Love and Know Your Computer
No matter what you want to do in advertising, it pays to be tech-savvy. The more self-sufficient you are with a computer, the more valuable you'll be. Naturally, the software you need to understand will vary by your area of focus. But the price of admission to advertising is comfort with programs like Word, Excel, and PowerPoint. And familiarity with design programs such as InDesign, Quark, Photoshop or Dreamweaver, may be helpful, depending on your job.
In just the last few years, technology has changed the advertising business dramatically. Once a staple of any ad plan, newspapers are indeed yesterday's news and failing daily. In their place, social media is a rising marketing tool. Facebook, Twitter, and blogging have gone from being fun activities to the media many companies now use to promote. When McDonald's has a Facebook page (with over 62.5 million fans), you know the world has changed. And that leads nicely into...

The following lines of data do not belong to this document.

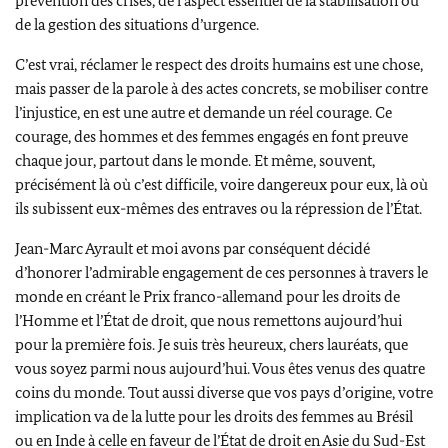
prévention des crises, de l’aspect essentiel de la stabilisation ou
de la gestion des situations d’urgence.
C’est vrai, réclamer le respect des droits humains est une chose,
mais passer de la parole à des actes concrets, se mobiliser contre
l’injustice, en est une autre et demande un réel courage. Ce
courage, des hommes et des femmes engagés en font preuve
chaque jour, partout dans le monde. Et même, souvent,
précisément là où c’est difficile, voire dangereux pour eux, là où
ils subissent eux-mêmes des entraves ou la répression de l’État.
Jean-Marc Ayrault et moi avons par conséquent décidé
d’honorer l’admirable engagement de ces personnes à travers le
monde en créant le Prix franco-allemand pour les droits de
l’Homme et l’État de droit, que nous remettons aujourd’hui
pour la première fois. Je suis très heureux, chers lauréats, que
vous soyez parmi nous aujourd’hui. Vous êtes venus des quatre
coins du monde. Tout aussi diverse que vos pays d’origine, votre
implication va de la lutte pour les droits des femmes au Brésil
ou en Inde à celle en faveur de l’État de droit en Asie du Sud-Est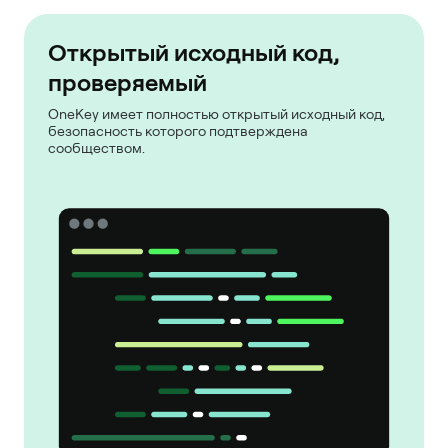
Открытый исходный код,
проверяемый
OneKey имеет полностью открытый исходный код,
безопасность которого подтверждена
сообществом.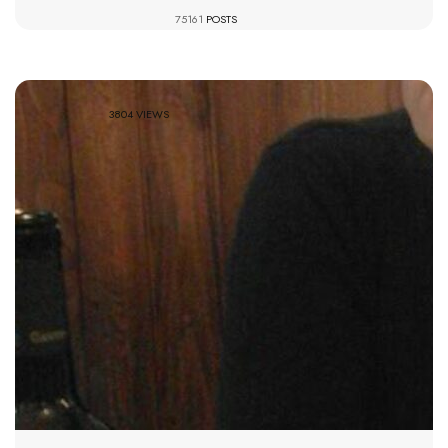
75161
POSTS
3804 VIEWS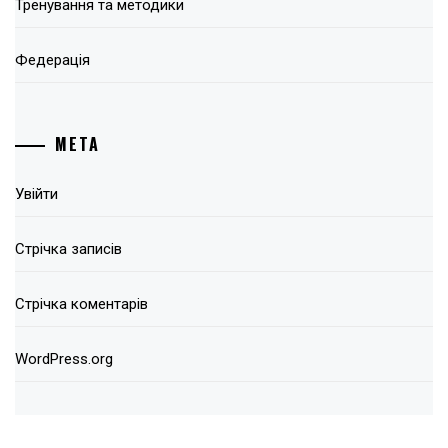
Тренування та методики
Федерація
МЕТА
Увійти
Стрічка записів
Стрічка коментарів
WordPress.org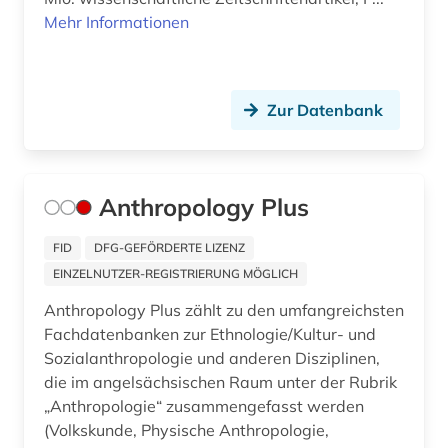
hethitisch (1)
Mehr Informationen
hieroglyphenschrift (1)
hirt (1)
Zur Datenbank
historiker (1)
historische karte (1)
Anthropology Plus
hochkulturen (1)
FID
DFG-GEFÖRDERTE LIZENZ
hochschulschrift (2)
EINZELNUTZER-REGISTRIERUNG MÖGLICH
hochschulschriften (1)
Anthropology Plus zählt zu den umfangreichsten
Fachdatenbanken zur Ethnologie/Kultur- und
höhlentempel (1)
Sozialanthropologie und anderen Disziplinen,
iberische halbinsel (1)
die im angelsächsischen Raum unter der Rubrik
„Anthropologie“ zusammengefasst werden
indien (1)
(Volkskunde, Physische Anthropologie,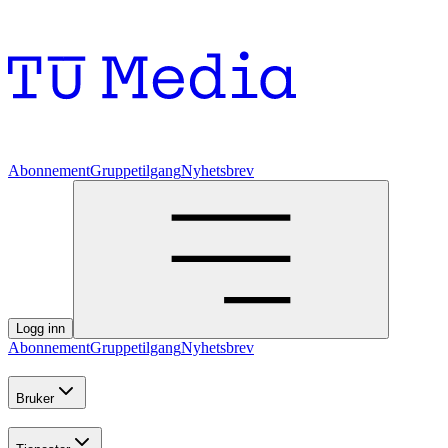
Abonnement
Gruppetilgang
Nyhetsbrev
Logg inn
Abonnement
Gruppetilgang
Nyhetsbrev
Bruker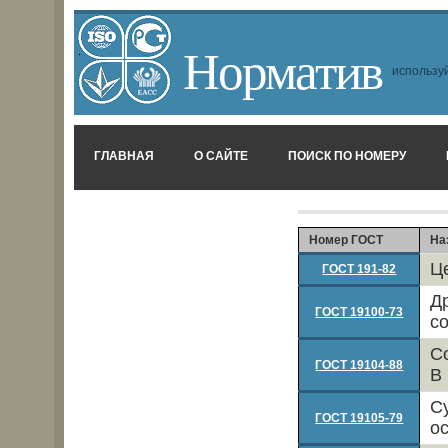
Норматив
используй
ГЛАВНАЯ
О САЙТЕ
ПОИСК ПО НОМЕРУ
Номер ГОСТ
На
Ц
ГОСТ 191-82
Д
ГОСТ 19100-73
с
С
ГОСТ 19104-88
В
С
ГОСТ 19105-79
о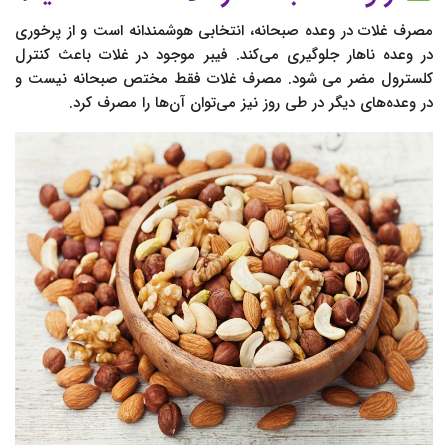
مصرف غلات در وعده صبحانه، انتخابی هوشمندانه است و از پرخوری
در وعده ناهار جلوگیری می‌کند. فیبر موجود در غلات باعث کنترل
کلسترول مضر می‌ شود. مصرف غلات فقط مختص صبحانه نیست و
در وعده‌های دیگر در طی روز نیز می‌توان آن‌ها را مصرف کرد.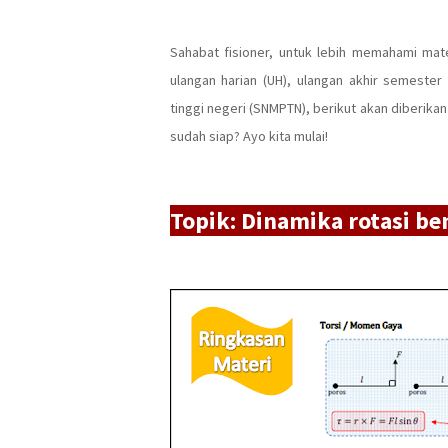
Sahabat fisioner, untuk lebih memahami mat
ulangan harian (UH), ulangan akhir semester 
tinggi negeri (SNMPTN), berikut akan diberik
sudah siap? Ayo kita mulai!
Topik: Dinamika rotasi be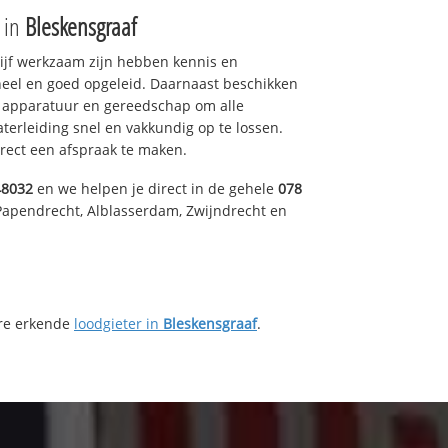
e in
Bleskensgraaf
drijf werkzaam zijn hebben kennis en
eel en goed opgeleid. Daarnaast beschikken
e apparatuur en gereedschap om alle
erleiding snel en vakkundig op te lossen.
rect een afspraak te maken.
48032
en we helpen je direct in de gehele
078
Papendrecht, Alblasserdam, Zwijndrecht en
ere erkende
loodgieter in
Bleskensgraaf
.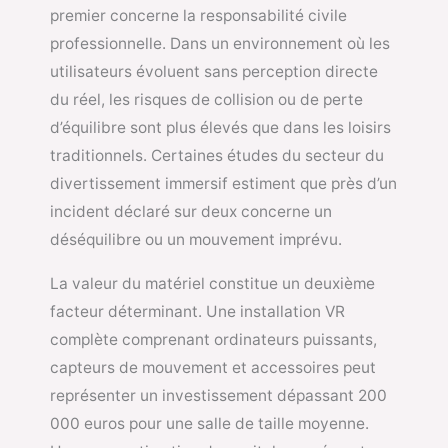
premier concerne la responsabilité civile
professionnelle. Dans un environnement où les
utilisateurs évoluent sans perception directe
du réel, les risques de collision ou de perte
d’équilibre sont plus élevés que dans les loisirs
traditionnels. Certaines études du secteur du
divertissement immersif estiment que près d’un
incident déclaré sur deux concerne un
déséquilibre ou un mouvement imprévu.
La valeur du matériel constitue un deuxième
facteur déterminant. Une installation VR
complète comprenant ordinateurs puissants,
capteurs de mouvement et accessoires peut
représenter un investissement dépassant 200
000 euros pour une salle de taille moyenne.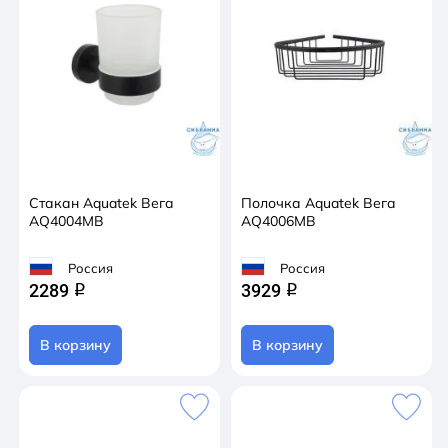
Стакан Aquatek Вега
Полочка Aquatek Вега
AQ4004MB
AQ4006MB
Россия
Россия
2289
3929
q
q
В корзину
В корзину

Digital Skills are Becoming the Norm
The ad business is constantly evolving. As the last section indicates, the use of a computer as a staple in advertising is relatively new. Indeed, just 30 years ago many ad agencies had a "computer room," which housed Macs and PCs for the sole purpose of creating visuals. Copywriters and account teams would have a basic PC on which to write copy and creative briefs. Now, everyone has a very powerful Mac or PC in front of them all day. And thanks to smartphones, the need for digital skills is growing rapidly.
The "jack of all trades" creative employee is becoming king. An art director with a superb knowledge of the Adobe Creative Suite, and a firm grasp of HTML will be much more attractive to an agency that just an art director. And copywriters, do not think you are off the hook. If you want to advance your career and eventually become a creative director, lacking these skills will put you at a huge disadvantage. If it comes down to you and a designer with coding, you'll be out of luck. Fortunately, it's quick and easy to get a basic grasp of these skills, with many outlets online teaching them free. Check out CodeAcademy for starters.
Show Me the Money
All of this leads to the ultimate question: "What can I earn in advertising?"
As with any field, the answer is, it depends -- on your years of experience, where you live and your title. Indeed.com, the search engine that aggregates company career sites and job boards, posted a suggested salary of $40,000 for an entry-level job in advertising in Philadelphia, PA. The same title in NYC gets you $60,000 a year, while a starting spot in Chicago pays $43,000. Of course, you should do your own research, as salaries are changing all the time.
Should you attain Don Draper status, and become a creative director in NYC, Salary.com says you can expect to earn a base salary of about $132,000, but after benefits and bonuses, that can easily top $190,000 a year.
Advertising is great (and hard) work… if you can get it.